▸ **REQUIRED WORK**
Pictures are not part of the copy. Write out exactly the lines from the line with "3) wooden plank [474,354,998,685]" through the end of the entries below.

▸ **LISTED ENTRIES**
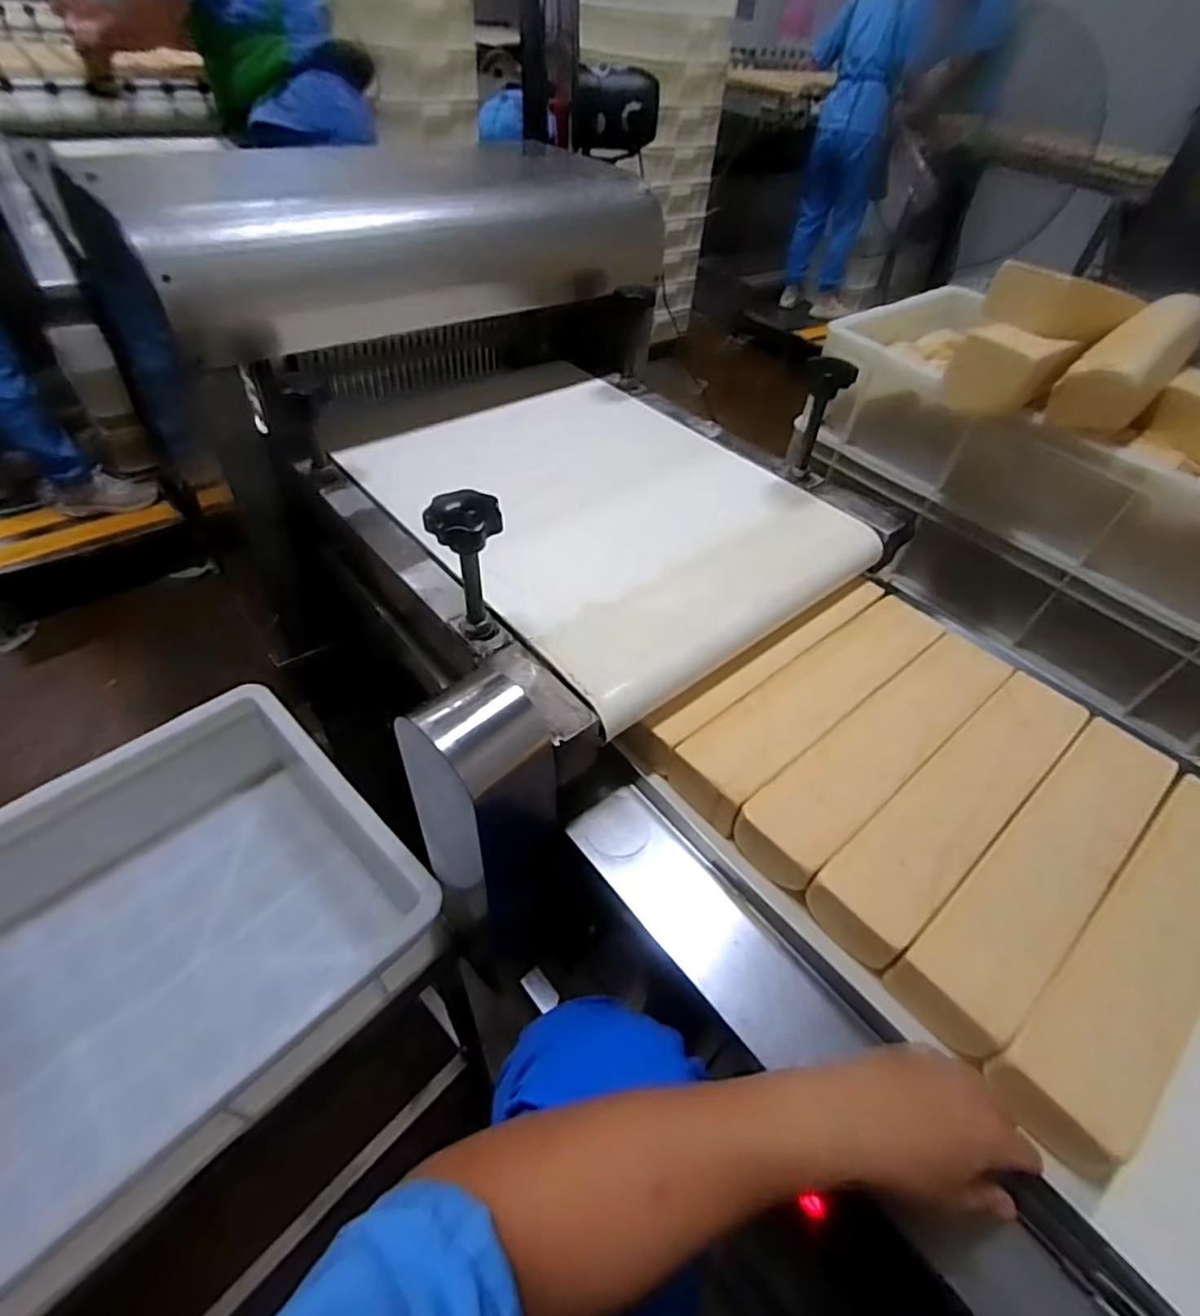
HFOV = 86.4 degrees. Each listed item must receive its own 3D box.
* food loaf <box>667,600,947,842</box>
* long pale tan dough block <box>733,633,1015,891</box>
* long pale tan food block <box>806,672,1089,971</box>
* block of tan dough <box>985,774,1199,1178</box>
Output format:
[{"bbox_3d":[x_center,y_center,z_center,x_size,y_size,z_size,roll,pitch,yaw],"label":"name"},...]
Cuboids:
[{"bbox_3d":[0.218,0.043,0.646,0.364,0.054,0.079,-30,56,-30],"label":"food loaf"},{"bbox_3d":[0.268,0.084,0.610,0.359,0.046,0.081,-29,56,-29],"label":"long pale tan dough block"},{"bbox_3d":[0.317,0.128,0.569,0.351,0.050,0.076,-30,56,-29],"label":"long pale tan food block"},{"bbox_3d":[0.424,0.218,0.489,0.349,0.061,0.087,-29,56,-29],"label":"block of tan dough"}]

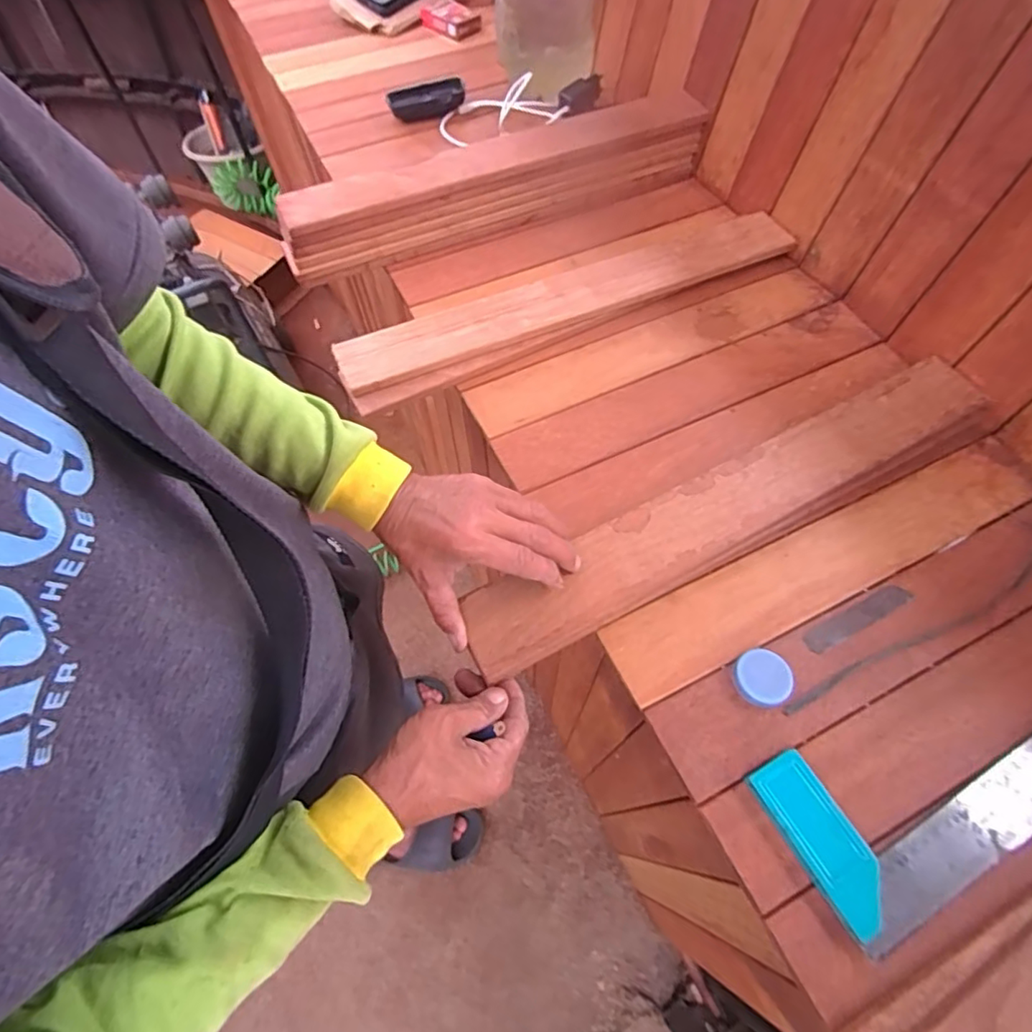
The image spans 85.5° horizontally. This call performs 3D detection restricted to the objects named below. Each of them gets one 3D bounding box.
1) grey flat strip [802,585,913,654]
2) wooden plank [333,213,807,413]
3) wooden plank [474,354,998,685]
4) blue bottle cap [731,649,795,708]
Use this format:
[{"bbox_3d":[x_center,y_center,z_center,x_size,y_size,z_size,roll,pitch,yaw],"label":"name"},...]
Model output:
[{"bbox_3d":[0.262,0.077,0.427,0.096,0.004,0.018,-26,63,-12],"label":"grey flat strip"},{"bbox_3d":[0.060,-0.230,0.593,0.500,0.029,0.087,-24,63,-11],"label":"wooden plank"},{"bbox_3d":[0.187,-0.009,0.462,0.493,0.024,0.073,-26,63,-13],"label":"wooden plank"},{"bbox_3d":[0.177,0.116,0.400,0.038,0.013,0.038,-1,61,2],"label":"blue bottle cap"}]

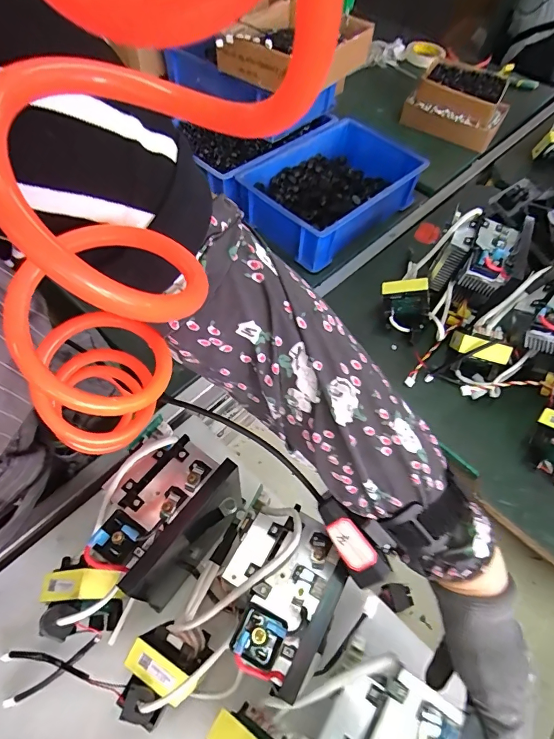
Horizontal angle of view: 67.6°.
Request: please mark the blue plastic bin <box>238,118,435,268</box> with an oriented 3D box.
[{"bbox_3d":[0.094,-0.333,0.755,0.210,0.092,0.285,41,63,19],"label":"blue plastic bin"}]

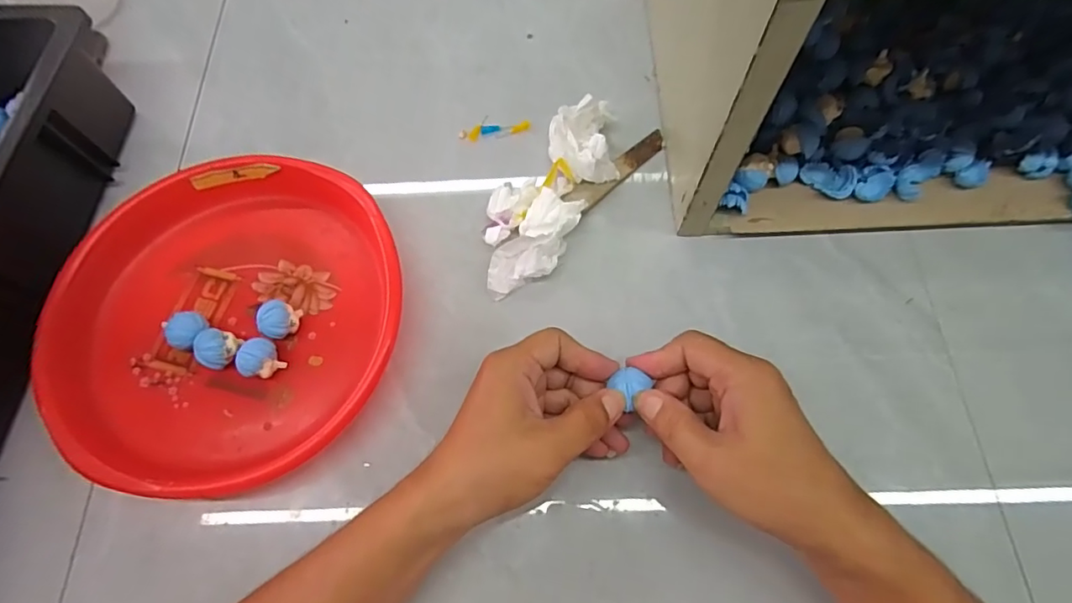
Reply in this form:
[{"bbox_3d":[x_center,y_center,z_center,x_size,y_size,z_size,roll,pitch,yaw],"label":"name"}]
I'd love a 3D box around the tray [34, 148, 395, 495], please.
[{"bbox_3d":[-0.224,0.009,0.397,0.247,0.037,0.245,-1,68,2],"label":"tray"}]

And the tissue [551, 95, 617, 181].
[{"bbox_3d":[0.039,-0.130,0.442,0.053,0.034,0.067,-2,68,2],"label":"tissue"}]

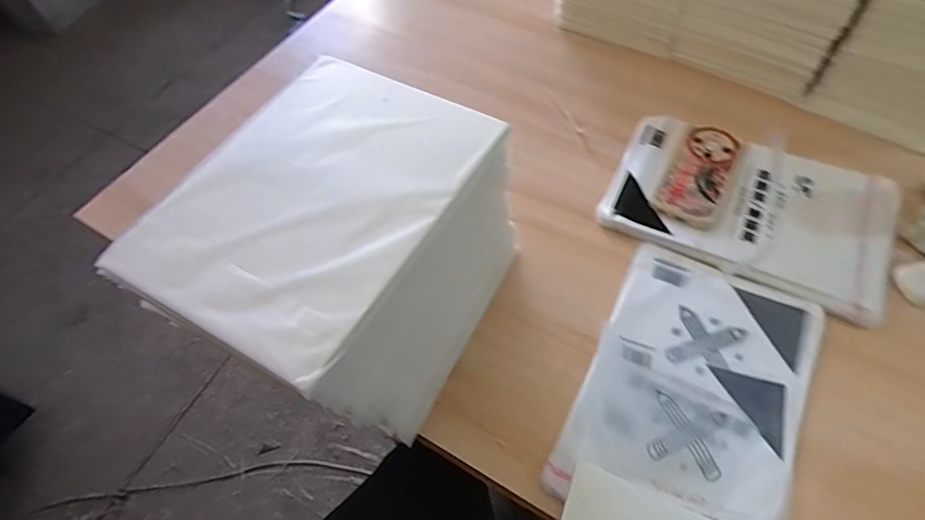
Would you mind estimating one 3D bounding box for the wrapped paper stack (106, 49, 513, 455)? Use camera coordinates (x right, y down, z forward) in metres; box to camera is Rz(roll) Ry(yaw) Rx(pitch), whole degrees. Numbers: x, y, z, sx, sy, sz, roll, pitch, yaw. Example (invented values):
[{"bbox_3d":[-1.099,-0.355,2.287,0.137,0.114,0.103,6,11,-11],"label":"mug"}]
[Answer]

▸ **FINAL ANSWER**
3) wooden plank [474,354,998,685]
4) blue bottle cap [731,649,795,708]
Use this format:
[{"bbox_3d":[x_center,y_center,z_center,x_size,y_size,z_size,roll,pitch,yaw],"label":"name"},...]
Model output:
[{"bbox_3d":[0.262,0.077,0.427,0.096,0.004,0.018,-26,63,-12],"label":"grey flat strip"},{"bbox_3d":[0.060,-0.230,0.593,0.500,0.029,0.087,-24,63,-11],"label":"wooden plank"},{"bbox_3d":[0.187,-0.009,0.462,0.493,0.024,0.073,-26,63,-13],"label":"wooden plank"},{"bbox_3d":[0.177,0.116,0.400,0.038,0.013,0.038,-1,61,2],"label":"blue bottle cap"}]

Horizontal angle of view: 67.6°.
Request: please mark the blue plastic bin <box>238,118,435,268</box> with an oriented 3D box.
[{"bbox_3d":[0.094,-0.333,0.755,0.210,0.092,0.285,41,63,19],"label":"blue plastic bin"}]

Reply in this form:
[{"bbox_3d":[x_center,y_center,z_center,x_size,y_size,z_size,roll,pitch,yaw],"label":"name"}]
I'd love a 3D box around the tray [34, 148, 395, 495], please.
[{"bbox_3d":[-0.224,0.009,0.397,0.247,0.037,0.245,-1,68,2],"label":"tray"}]

And the tissue [551, 95, 617, 181].
[{"bbox_3d":[0.039,-0.130,0.442,0.053,0.034,0.067,-2,68,2],"label":"tissue"}]

Would you mind estimating one 3D bounding box for the wrapped paper stack (106, 49, 513, 455)? Use camera coordinates (x right, y down, z forward) in metres; box to camera is Rz(roll) Ry(yaw) Rx(pitch), whole degrees. Numbers: x, y, z, sx, sy, sz, roll, pitch, yaw. Example (invented values):
[{"bbox_3d":[-1.099,-0.355,2.287,0.137,0.114,0.103,6,11,-11],"label":"mug"}]
[Answer]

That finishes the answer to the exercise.